§ Tarefas
1. No texto sobre a loucura e a lua, explique por que alcançar aquilo que é impossível fica fora do alcance do ser humano de mente sadia.
2. Imprima, do texto sobre a loucura e a lua, o trecho que se abre com as palavras contendo "A verdade é" e se fecha com "está no outro.".

§ Texto fornecido
>>>>>

Rangel Alves da Costa*


Toda loucura é amiga da imaginação, do voo sem asas, dos espaços etéreos, do mistério e da magia, daquilo que é impossível alcançar. Impossível ao ser humano de mente sadia, principalmente porque este mal sabe caminhar rente ao chão.
Mas para o louco tudo possui uma ponta de possibilidade. E não é à toa que o doido conversa com a pedra, faz amizade com qualquer pedaço de pau, sente verdadeiro encantamento por seres inanimados. E também admira a noite, ama as estrelas e é verdadeiramente apaixonado pela lua.
A verdade é que o doido tem uma relação das mais instigantes, misteriosas e profundas com a lua. A esfera lunar lhe causa um efeito tão profundo que nem a ciência ainda foi capaz de apontar os motivos e a dimensão de tudo assim acontecer. Talvez a lua esteja para o louco assim como o sol está para o sertão: um sempre está no outro.
Mas nem só laivos amorosos a lua provoca no doido, eis que também tem o dom de acentuar-lhe a loucura, de provocar sensações indescritíveis, de fazê-lo querer alcançá-la a todo custo. A lua o atrai, o chama, escraviza, aumenta a loucura e a paixão pelo seu mistério.
Segundo o conhecimento popular, quando a lua está cheia, esplendorosamente iluminada no céu, o louco alcança um estágio que vai desde a letargia à insanidade total. A lua cheia faz o louco ficar mais louco, mais arredio, mais perigoso, mais revelador de suas propensões mais escondidas.
A ficção sempre gosta de mostrar a estranha relação entre a loucura e a lua cheia. Numa novela, por exemplo, um personagem vivia verdadeiramente ameaçado pela chegada da lua cheia. Sua situação ficava tão deplorável que a irmã tinha de mantê-lo trancado numa jaula, sob pena de ser levado pela claridão da noite. Mas acaba não resistindo e é levado pelo feitiço da lua.

<<<<<

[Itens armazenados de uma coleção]
>>>>>

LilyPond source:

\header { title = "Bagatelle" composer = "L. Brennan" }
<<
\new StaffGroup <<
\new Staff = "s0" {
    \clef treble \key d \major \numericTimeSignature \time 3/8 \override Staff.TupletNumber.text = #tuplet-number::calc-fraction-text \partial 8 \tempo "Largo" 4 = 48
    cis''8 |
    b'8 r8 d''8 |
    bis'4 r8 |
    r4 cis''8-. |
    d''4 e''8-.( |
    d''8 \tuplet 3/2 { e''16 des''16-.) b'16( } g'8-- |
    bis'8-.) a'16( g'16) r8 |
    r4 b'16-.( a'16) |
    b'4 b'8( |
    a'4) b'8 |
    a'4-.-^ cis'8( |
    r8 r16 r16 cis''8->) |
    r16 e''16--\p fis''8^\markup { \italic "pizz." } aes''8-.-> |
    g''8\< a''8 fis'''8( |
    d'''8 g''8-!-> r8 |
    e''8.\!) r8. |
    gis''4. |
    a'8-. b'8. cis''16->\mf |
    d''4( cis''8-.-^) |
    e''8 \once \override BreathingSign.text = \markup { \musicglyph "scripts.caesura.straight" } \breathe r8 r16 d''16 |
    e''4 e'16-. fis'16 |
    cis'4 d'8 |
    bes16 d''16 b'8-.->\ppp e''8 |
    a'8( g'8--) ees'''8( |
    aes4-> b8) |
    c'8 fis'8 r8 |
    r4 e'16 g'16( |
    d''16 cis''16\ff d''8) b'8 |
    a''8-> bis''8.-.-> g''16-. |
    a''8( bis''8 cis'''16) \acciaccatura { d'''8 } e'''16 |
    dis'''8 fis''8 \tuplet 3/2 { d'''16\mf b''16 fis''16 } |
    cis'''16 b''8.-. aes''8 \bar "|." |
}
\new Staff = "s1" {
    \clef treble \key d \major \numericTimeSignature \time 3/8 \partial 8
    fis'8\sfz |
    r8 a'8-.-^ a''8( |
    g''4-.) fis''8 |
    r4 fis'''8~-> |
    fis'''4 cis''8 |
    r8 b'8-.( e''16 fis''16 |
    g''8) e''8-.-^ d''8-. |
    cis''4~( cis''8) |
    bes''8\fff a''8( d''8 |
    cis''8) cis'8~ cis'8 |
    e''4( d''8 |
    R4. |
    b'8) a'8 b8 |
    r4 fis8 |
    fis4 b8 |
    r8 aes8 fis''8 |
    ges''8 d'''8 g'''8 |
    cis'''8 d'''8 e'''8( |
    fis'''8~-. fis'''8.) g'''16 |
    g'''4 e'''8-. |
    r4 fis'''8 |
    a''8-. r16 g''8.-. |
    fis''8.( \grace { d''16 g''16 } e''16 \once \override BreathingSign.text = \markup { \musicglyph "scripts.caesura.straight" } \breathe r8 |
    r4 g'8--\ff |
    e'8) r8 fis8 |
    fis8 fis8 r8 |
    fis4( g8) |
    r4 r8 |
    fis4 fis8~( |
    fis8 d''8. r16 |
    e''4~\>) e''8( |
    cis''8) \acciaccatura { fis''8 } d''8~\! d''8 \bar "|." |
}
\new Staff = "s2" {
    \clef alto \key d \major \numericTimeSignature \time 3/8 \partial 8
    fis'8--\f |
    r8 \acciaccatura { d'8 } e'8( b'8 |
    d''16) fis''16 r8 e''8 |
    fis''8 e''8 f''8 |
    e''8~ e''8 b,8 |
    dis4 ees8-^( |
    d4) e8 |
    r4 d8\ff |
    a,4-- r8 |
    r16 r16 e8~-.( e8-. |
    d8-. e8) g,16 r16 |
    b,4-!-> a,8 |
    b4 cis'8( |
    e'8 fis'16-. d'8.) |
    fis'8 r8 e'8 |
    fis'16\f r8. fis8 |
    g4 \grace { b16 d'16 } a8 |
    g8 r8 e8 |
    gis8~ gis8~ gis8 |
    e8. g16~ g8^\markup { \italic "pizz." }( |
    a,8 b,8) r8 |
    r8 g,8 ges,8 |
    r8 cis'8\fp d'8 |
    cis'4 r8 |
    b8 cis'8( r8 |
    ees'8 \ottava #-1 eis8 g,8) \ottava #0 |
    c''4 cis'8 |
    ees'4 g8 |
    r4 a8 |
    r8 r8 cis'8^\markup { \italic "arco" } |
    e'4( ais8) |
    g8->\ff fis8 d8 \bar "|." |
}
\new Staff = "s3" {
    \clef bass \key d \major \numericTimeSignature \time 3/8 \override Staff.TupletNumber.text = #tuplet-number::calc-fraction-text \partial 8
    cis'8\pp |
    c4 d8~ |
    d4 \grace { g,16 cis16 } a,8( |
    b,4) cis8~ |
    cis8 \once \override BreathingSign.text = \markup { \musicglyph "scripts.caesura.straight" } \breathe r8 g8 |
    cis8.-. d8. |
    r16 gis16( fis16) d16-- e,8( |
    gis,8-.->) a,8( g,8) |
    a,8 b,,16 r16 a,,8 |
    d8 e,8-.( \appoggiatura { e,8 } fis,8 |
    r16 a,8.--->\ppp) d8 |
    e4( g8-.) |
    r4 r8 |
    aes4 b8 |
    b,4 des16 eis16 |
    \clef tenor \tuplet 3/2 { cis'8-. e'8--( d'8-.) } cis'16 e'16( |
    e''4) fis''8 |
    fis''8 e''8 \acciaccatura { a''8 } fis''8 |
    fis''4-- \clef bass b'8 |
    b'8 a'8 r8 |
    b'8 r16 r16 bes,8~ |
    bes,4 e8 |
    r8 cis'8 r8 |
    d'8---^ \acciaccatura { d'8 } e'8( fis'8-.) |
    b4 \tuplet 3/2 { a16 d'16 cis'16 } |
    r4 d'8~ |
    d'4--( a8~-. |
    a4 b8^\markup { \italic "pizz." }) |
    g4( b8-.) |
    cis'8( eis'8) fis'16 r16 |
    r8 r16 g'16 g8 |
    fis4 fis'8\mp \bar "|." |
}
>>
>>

<<<<<

§ Respostas
1. Isso ocorre principalmente porque o ser humano de mente sadia mal sabe caminhar rente ao chão. Para o louco, ao contrário, tudo possui uma ponta de possibilidade.

2.
A verdade é que o doido tem uma relação das mais instigantes, misteriosas e profundas com a lua. A esfera lunar lhe causa um efeito tão profundo que nem a ciência ainda foi capaz de apontar os motivos e a dimensão de tudo assim acontecer. Talvez a lua esteja para o louco assim como o sol está para o sertão: um sempre está no outro.